Now of course Breezy was having a great time with the Whippy Stick, trying hard to land it on poor Emmett's testicles, which were poking out from between his legs.

Finally she had Emmett in tears, and she thought that it was possible that he would remember to check his work before submitting it to her for inspection.

Breezy was a 9th grade dropout, and if Emmett was any evidence of what you got with higher education, she'd stay that way!

Finally, Breezy tossed down the Whippy Stick, snapped her fingers, and the weeping Emmett crawled back under the desk, as he pulled up his panties.

Breezy went to the intercom system and called for her typist.

"I guess I'll have to have this done by Bertha" Breezy sighed. "How annoying this is."

The door opened and a rather homely creature in a snug blue dress and beehive wig came in, escorted by three African mail clerks

All the clerks bowed to Breezy, who smiled and curtsied.

"Kiasi, Njoku and Emeka!" she said with a smile.

"Have you been enjoying Miss Bertha in the mailroom?"

Breezy viewed the former Police Chief Bruton Eben McNabb with some favor.

After Bruton's wife had finally gotten him to get his tits and resign the Police department, she'd left...

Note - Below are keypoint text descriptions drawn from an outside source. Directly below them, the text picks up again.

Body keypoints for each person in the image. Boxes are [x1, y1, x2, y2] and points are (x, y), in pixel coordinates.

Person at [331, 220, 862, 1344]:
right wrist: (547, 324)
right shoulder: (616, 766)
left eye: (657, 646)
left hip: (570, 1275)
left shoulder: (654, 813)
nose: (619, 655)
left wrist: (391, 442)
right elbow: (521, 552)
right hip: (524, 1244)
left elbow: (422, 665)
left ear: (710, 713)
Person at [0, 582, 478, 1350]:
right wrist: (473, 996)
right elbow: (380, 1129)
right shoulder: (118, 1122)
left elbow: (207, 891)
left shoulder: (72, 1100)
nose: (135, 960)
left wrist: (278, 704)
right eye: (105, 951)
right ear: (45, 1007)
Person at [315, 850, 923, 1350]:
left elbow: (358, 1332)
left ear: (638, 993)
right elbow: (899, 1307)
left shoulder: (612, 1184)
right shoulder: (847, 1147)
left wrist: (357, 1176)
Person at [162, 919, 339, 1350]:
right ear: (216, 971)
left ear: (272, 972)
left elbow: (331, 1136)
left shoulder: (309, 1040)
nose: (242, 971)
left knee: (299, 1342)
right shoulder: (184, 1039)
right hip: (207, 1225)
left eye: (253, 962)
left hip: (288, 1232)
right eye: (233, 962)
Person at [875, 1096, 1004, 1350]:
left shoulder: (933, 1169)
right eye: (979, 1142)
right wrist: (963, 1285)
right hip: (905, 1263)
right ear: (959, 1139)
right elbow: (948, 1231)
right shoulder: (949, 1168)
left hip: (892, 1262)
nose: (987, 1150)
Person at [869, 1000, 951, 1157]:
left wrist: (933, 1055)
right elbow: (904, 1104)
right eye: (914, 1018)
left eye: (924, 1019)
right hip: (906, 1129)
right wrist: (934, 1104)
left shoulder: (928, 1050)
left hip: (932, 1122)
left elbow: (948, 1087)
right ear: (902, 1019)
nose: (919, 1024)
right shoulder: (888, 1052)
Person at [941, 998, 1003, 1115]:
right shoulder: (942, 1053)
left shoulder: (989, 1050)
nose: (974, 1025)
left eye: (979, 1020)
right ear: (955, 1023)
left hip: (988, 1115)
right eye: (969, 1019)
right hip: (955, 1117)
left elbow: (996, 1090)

Yes, and now Bruton lived in a small basement apartment near the law firm, and had learned to type badly with press-on nails.

Being the suck-slave of the three Nigerian exchange students and part-time mail clerks was another part of "Bertha's" job description, but with lots of whipping and torture.

Breezy was convinced that one day, when she had moved on to greener pastures, Bertha could take over as full time legal secretary.

Of course Bertha still had a dick—but it was pierced and locked into the scrotum, and Bertha only was allowed two orgasms a year, at Christmas and on birthdays...as long as the typing speed slowly moved up to 100 words a minute!

Breezy gave Bertha the Schwantes testimony to check, and the three Nigerian mail clerks, using feet and hard fists, pushed the former police chief towards the door.

Breezy put her feet up and lit a joint in the office, deserted except for her, and of course the cringing Emmett, still crouched under the desk. It had been quite a productive morning!